EXERCISE INSTRUCTIONS:
Copy out exactly, from the entries that follow, the line holding "s and structural", the line holding "by following the", and all lines between them, but no pictures.

Collected data:
###
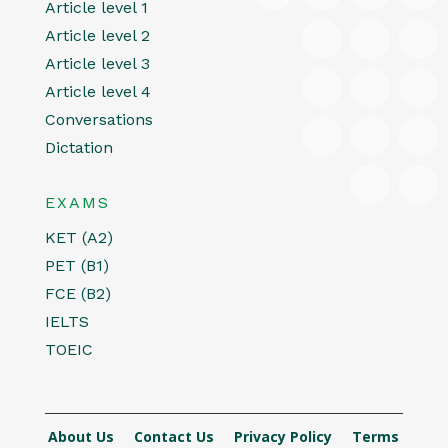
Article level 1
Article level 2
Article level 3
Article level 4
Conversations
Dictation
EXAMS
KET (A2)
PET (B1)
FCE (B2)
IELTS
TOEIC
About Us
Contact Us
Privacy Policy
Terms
###
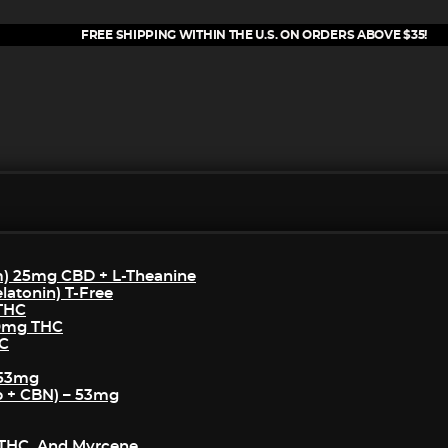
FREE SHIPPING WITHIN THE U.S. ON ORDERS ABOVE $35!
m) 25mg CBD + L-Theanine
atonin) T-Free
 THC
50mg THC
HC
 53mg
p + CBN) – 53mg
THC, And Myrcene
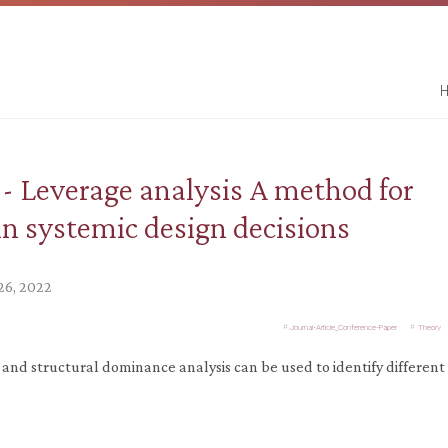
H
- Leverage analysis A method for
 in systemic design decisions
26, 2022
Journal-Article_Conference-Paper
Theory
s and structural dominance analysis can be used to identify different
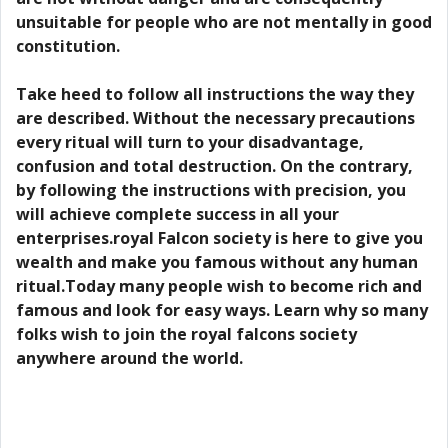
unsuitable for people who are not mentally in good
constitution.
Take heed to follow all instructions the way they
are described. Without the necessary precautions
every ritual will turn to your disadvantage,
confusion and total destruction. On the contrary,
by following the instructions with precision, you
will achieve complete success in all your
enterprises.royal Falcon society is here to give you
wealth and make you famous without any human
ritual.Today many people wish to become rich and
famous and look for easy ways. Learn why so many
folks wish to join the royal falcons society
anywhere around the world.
###
OUTPUT:
s and structural dominance analysis can be used to identify different
unsuitable for people who are not mentally in good
constitution.
Take heed to follow all instructions the way they
are described. Without the necessary precautions
every ritual will turn to your disadvantage,
confusion and total destruction. On the contrary,
by following the instructions with precision, you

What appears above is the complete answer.